Your instructions
A single number is needed: how many lines of the data below contain "middle".

Dataset excerpts
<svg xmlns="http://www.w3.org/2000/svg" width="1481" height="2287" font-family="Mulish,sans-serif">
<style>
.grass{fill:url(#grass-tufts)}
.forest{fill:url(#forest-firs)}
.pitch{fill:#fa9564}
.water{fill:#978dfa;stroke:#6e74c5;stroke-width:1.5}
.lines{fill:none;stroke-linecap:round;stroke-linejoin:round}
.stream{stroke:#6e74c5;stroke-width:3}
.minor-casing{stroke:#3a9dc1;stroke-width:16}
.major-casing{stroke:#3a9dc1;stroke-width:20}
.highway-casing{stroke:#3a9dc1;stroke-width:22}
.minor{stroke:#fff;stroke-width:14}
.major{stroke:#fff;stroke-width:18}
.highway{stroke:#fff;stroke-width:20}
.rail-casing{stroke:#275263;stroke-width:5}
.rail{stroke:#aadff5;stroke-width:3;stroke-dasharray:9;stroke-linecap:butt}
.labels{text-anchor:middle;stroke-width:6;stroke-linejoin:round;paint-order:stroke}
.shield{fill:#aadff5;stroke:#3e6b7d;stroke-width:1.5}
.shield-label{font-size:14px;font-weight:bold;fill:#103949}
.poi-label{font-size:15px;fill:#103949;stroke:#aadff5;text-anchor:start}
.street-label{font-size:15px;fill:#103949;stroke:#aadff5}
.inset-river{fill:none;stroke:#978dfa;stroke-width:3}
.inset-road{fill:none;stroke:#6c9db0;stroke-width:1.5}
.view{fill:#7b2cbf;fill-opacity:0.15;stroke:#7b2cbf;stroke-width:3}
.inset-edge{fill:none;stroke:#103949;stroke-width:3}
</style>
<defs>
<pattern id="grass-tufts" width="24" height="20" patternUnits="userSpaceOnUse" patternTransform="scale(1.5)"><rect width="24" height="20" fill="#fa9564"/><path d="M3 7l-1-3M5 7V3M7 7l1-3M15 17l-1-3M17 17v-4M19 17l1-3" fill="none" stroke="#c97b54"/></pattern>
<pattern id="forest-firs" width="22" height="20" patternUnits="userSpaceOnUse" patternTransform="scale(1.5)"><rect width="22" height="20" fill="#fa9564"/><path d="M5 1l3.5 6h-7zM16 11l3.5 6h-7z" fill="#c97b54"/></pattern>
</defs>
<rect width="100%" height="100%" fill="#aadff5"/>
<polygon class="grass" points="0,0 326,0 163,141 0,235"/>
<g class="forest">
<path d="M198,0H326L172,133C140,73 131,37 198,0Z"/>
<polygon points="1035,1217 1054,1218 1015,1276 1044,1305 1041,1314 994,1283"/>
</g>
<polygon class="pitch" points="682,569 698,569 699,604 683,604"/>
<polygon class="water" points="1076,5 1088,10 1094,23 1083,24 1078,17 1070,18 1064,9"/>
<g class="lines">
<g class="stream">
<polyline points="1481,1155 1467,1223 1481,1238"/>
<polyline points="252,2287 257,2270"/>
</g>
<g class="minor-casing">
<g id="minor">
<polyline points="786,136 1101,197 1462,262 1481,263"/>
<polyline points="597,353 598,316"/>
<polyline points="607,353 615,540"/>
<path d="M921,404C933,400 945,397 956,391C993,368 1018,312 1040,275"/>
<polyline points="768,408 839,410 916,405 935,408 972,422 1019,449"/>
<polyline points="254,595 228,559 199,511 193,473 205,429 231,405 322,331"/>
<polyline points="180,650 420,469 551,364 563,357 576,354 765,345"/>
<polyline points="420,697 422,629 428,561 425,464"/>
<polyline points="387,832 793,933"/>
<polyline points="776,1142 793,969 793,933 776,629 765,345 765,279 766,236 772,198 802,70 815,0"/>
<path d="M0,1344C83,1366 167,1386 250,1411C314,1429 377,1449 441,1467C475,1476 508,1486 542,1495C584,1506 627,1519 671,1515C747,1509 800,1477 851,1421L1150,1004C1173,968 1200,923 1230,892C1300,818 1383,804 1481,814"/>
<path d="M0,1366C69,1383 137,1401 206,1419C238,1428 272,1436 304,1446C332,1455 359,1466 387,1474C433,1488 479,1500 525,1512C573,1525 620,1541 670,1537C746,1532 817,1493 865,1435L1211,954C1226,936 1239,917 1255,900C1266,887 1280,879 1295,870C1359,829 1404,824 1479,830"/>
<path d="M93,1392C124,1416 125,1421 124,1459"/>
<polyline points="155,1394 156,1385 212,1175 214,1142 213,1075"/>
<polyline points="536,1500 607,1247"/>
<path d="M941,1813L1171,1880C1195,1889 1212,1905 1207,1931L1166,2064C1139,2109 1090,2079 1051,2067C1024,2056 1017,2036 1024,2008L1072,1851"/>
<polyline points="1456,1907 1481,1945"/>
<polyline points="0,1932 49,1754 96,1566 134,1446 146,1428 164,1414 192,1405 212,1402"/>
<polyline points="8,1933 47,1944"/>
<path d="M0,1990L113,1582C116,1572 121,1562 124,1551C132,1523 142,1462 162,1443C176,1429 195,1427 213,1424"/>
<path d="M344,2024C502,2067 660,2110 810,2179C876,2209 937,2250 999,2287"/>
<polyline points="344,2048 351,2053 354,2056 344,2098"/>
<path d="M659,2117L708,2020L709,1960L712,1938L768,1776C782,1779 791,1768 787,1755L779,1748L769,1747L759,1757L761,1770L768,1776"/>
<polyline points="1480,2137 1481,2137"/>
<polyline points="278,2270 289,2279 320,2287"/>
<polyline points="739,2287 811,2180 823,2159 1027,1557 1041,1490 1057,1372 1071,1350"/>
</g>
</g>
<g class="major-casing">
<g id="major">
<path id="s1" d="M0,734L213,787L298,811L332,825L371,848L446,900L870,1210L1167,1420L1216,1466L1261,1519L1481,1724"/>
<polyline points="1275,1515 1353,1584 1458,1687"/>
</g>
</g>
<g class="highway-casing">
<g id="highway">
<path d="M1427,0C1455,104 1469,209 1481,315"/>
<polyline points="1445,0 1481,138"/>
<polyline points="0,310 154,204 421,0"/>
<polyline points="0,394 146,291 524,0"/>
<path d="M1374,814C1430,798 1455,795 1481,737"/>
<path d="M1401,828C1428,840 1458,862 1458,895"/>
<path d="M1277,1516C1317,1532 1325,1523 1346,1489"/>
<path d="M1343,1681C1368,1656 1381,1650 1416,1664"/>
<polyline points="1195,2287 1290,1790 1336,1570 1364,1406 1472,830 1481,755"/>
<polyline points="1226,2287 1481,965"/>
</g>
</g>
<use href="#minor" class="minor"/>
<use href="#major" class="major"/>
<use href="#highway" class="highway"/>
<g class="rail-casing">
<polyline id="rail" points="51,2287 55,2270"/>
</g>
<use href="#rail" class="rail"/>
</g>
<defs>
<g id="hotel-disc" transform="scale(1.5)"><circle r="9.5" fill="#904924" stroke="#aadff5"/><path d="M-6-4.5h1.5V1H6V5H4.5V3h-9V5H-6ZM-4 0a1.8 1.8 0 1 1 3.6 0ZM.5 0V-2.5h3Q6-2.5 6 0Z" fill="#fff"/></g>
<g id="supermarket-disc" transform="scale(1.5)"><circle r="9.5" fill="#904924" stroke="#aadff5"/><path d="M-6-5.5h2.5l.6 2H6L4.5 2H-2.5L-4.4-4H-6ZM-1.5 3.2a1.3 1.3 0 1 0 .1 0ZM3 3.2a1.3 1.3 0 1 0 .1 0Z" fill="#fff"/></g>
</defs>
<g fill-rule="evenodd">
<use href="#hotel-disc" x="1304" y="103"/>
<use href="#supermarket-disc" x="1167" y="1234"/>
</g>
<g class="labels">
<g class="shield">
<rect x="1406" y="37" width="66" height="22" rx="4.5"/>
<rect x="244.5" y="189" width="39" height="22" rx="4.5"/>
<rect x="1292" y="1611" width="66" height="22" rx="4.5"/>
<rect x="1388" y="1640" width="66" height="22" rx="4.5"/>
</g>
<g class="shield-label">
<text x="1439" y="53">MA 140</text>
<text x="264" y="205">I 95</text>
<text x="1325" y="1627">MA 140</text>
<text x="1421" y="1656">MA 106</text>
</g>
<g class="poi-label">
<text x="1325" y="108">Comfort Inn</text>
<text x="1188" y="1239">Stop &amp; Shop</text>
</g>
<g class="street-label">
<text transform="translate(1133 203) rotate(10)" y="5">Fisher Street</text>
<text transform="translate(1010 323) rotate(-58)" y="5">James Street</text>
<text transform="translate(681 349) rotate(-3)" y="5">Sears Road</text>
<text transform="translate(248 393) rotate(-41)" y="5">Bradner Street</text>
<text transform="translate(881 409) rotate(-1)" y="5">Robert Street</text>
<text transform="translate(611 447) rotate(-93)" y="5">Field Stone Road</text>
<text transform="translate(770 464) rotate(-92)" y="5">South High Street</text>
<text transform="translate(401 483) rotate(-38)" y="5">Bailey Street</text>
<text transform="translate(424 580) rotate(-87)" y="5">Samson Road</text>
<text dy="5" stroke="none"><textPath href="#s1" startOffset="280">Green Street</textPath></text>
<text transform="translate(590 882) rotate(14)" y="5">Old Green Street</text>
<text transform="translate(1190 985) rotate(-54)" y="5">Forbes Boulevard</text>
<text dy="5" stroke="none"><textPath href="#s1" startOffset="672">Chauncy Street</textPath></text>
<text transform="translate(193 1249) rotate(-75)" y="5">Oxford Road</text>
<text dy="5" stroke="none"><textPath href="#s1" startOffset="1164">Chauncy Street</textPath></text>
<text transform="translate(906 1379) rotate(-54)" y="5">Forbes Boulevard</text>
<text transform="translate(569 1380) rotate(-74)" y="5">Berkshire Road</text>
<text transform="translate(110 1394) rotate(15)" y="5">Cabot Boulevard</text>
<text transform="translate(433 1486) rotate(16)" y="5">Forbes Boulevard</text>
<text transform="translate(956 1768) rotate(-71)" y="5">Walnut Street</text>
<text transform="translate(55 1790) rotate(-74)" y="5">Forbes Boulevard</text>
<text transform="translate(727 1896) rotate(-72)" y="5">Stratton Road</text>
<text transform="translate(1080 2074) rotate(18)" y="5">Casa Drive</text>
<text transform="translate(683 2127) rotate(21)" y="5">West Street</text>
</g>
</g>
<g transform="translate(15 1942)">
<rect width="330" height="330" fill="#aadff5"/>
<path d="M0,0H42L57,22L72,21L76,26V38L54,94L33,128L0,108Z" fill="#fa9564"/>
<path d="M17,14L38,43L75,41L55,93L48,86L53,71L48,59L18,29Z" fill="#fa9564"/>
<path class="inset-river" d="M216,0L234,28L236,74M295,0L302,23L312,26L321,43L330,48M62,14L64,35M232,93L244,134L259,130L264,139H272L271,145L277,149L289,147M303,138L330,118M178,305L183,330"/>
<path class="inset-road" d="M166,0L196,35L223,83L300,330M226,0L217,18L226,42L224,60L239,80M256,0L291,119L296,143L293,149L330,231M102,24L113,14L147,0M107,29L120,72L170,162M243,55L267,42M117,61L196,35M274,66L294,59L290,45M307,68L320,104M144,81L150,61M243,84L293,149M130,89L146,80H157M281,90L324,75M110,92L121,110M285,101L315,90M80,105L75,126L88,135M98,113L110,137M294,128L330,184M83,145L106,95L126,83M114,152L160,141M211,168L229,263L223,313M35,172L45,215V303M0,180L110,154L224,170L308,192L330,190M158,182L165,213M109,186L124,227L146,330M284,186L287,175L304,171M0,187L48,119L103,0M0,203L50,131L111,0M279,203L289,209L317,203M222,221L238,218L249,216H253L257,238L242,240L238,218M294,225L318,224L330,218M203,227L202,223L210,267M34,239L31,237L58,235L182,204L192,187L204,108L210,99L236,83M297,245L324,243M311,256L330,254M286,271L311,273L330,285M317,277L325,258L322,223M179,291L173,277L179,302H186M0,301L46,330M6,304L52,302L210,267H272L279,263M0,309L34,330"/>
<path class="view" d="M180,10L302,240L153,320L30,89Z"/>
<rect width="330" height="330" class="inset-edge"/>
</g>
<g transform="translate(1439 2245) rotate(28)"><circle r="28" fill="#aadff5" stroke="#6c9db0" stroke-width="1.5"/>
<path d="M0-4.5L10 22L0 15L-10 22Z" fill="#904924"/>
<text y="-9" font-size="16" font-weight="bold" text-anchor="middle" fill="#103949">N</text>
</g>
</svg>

Output of the exercise
2